§ **Given passage**:
****************************************
I first encountered the MC-5 in Detroit, two weeks after missing them in Lincoln Park, where they were the only rock band to brave Mayor Daley's blue vibrations. That means more to me than to those who regard Chicago--or did until the force of contravening sentiment became overwhelming--as a newyorkradicalplot to subvert the head-change revolution (you know, the one that's being led by Laura Nyro and Sly and the Family Stone) but it did not really predispose me to the band. The grass I had smoked with my host, a hip entrepreneur from the neighborhood around Wayne State, just may have.

I was in Detroit because I had work to do and figured there'd be nothing there to distract me, so I was disconcerted to run into a bohemian community with the same strident sense of destiny that always pisses me off in San Francisco. Everything is happening here, everyone told me--great dope, a great paper, great groups. Yeh yeh, I said, now can I go back to my motel and write? Finally, I agreed to attend a rock concert in some church--Unitarian, naturally, with all the turned-on-cleric jive about community relevance and the anguish of modern man. I was just stoned enough not to let it down me.

The warm-up was the Popcorn Blizzard (good), the Psychedelic Stooges (awful), and some blather about a religion called Zenta (weird). I was introduced to John Sinclair, who struck me as very hairy but made one memorable claim; the 5, he boasted, did not just play the "psychedelic Top 10." I escaped to the weekend coffee house in the church annex during the Stooges, but even at that distance they managed to give me a psychedelic headache. I was not in the mood for more energy music as I waited for the 5 in my pew.

I suppose everyone knows about the ritual by now. The band comes on, zaps out a high-kilowatt number called "Rambling Rose," and then Rob Tyner bursts onto the stage and screams, "Kick out the jams, motherfuckers!" As an example of Motor City togetherness, I had been told a wonderful story about one dance in Flint or Pontiac or some woeful place where the police warned the band that they were, well, empowered to deem this ritual obscene, and when Tyner bounded out screaming "Kick out the jams" the entire audience of local teens had screamed back, "Motherfuckers!" But even though I was prepared, Tyner's entrance was a certified cheap thrill. He really is galvanic. The band played for perhaps an hour, all that amplification contained within those hallowed and resonant walls, and when it ended I had a post-psychedelic headache, which is to say I didn't know whether I was deaf or still high and also didn't care. It had occurred to me, once or twice, that their improvisations were less than inspired, but that was an improvement: at most concerts I can't think about anything else.
****************************************
§ **Work item A**: Name every city mentioned in the MC-5 concert account.
§ **Work item B**: According to the MC-5 concert account, what number does the band play when it first comes on stage?
§ **Work item C**: Pick up the MC-5 concert account after its last sentence and keep writing in the same voice.
The saved entries that follow were taken from a separate source.

Saved entries
****************************************
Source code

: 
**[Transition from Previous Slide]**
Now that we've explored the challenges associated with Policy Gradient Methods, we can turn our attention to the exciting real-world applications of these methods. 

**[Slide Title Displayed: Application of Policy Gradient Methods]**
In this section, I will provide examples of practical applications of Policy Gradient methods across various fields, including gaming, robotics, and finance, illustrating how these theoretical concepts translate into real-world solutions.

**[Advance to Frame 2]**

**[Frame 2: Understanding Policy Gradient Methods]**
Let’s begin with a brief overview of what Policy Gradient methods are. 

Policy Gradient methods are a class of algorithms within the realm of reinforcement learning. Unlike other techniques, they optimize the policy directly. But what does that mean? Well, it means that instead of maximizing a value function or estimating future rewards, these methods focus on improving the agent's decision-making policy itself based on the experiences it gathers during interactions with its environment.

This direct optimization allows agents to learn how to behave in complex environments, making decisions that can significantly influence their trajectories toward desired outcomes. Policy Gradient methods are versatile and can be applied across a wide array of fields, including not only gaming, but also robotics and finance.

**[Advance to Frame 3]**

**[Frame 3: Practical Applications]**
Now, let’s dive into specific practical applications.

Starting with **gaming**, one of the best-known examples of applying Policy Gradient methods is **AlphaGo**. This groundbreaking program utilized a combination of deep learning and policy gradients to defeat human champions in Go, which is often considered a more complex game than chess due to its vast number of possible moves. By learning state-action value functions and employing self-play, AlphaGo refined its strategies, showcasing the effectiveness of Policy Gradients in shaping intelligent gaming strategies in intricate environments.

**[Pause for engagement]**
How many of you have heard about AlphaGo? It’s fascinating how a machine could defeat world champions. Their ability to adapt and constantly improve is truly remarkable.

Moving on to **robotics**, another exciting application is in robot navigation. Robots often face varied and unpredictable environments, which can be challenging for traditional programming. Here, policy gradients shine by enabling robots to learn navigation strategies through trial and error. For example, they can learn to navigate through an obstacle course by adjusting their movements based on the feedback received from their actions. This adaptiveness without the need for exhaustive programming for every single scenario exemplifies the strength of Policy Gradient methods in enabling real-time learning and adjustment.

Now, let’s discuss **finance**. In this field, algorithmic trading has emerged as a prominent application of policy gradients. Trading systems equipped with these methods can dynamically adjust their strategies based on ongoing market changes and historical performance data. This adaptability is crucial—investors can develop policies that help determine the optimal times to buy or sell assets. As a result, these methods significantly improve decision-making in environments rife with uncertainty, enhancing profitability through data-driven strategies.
****************************************
§ **Answer area A**: Detroit, Chicago, San Francisco, Flint, Pontiac

§ **Answer area B**: A high-kilowatt number called "Rambling Rose."

§ **Answer area C**:
After that I took Detroit more seriously as a scene--I had liked the people from the start--but I never got to the Grande Ballroom and I never saw the 5 again. Nor did I expect to. Sinclair had come onstage during the evening and explained how the honkies had prevented the 5 from making that trip to California, then rapped on about prospective record deals and other auguries of the Motor City apocalypse. He seemed like just another no-tit Tiresias to me, although I was impressed that he was political at all. Especially in the wake of Chicago, cultural revolution bullshit over the loudspeakers sounded a lot better than John Lennon "Revolution" bullshit over the car radio. In fact, it still does. Nevertheless, I was dubious. Oh well--when I visited San Francisco in the summer of 1966, I was dubious about Jefferson Airplane.

Two months later most of the rock writers I knew were talking about the MC-5. Elektra Records, the contractee, had flown several of them out there, and in the next few months the 5, without a record or a major tour, attracted unprecedented publicity. This was partly because the Detroit community--Detroit, for God's sake--took everyone by surprise. But it was also because the 5 happened to bring together two obsessive writerly fantasies of those months, combining "revolutionary" politics ("Fuck Mayor Daley") with old-time rock and roll (the neoclassic movement signalled by the Band). By intensifying the beat and the noise to its ultimate high-energy glorification--and telling you that was what they were doing, just in case you missed it--they wielded all the anarchic power that rock had theoretically embodied from the beginning. They seemed to prove that Elvis was a revolutionary after all.

The topper for me was the cover story in Rolling Stone, adulatory to the point of sheer credulousness and very long. In general, Rolling Stone is reluctant to pass the ball to any city but San Francisco. The two big scene stories (on Texas and Japan) have both been in the nature of Rolling Stone exclusives on the fabulous, but decidedly hinter, hinterlands. The MC-5 piece, although it concentrated heavily on the group, did give a sense that there was something unique about Detroit, that all of that lower-middle-class fury could never have come together in the Paris of the West. If Jann Wenner was jumping, I figured it must be a bandwagon.

The 5 then became involved in the famous fracas between Bill Graham and the Motherfuckers. I missed the concert because I was ill, but my reports were encouraging politically--the 5 had not automatically taken the Motherfuckers' side, but had insisted that seats be reserved for street people--and mixed musically. And then the reaction set in. I began to hear complaints about hype, phony revolution, etc. Rolling Stone's Lester Bangs panned the album--"ridiculous, overbearing, pretentious"; "primitive two-chord structures"; "heard all this before"; "Question Mark and the Mysterians." An FM honcho in San Francisco dubbed them "Detroit's answer to Blue Cheer." They drew 200 to a free concert in the Haight and were booed in Seattle.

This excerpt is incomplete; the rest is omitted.